Görev maddesi:
Aşağıdaki kayıtlarda "ed that the" geçen satırdan "convergent disk migration." geçen satıra kadar her şeyi, iki uç satır da dahil, olduğu gibi tekrarlayın.

Kaynak kayıtlar:
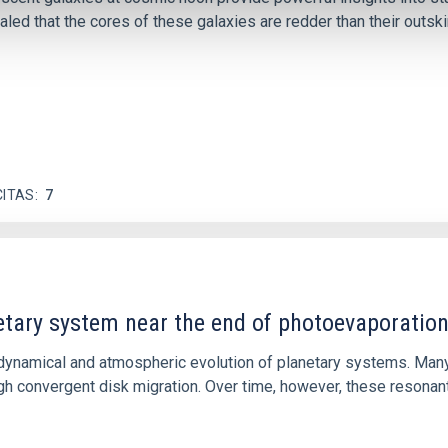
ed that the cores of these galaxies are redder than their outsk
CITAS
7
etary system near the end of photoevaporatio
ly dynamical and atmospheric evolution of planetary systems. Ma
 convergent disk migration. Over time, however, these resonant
==
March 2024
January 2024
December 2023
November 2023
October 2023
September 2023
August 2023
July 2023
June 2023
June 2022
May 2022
---
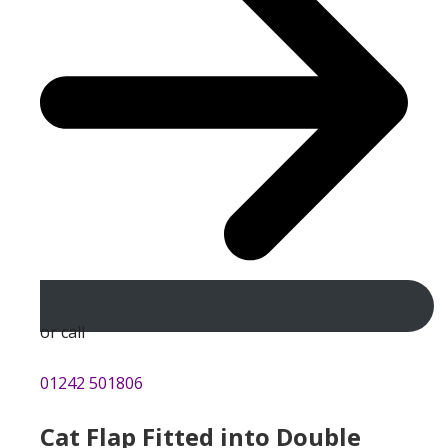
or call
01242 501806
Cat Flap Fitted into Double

Çözümünüz:
ed that the cores of these galaxies are redder than their outsk
CITAS
7
etary system near the end of photoevaporatio
ly dynamical and atmospheric evolution of planetary systems. Ma
 convergent disk migration. Over time, however, these resonant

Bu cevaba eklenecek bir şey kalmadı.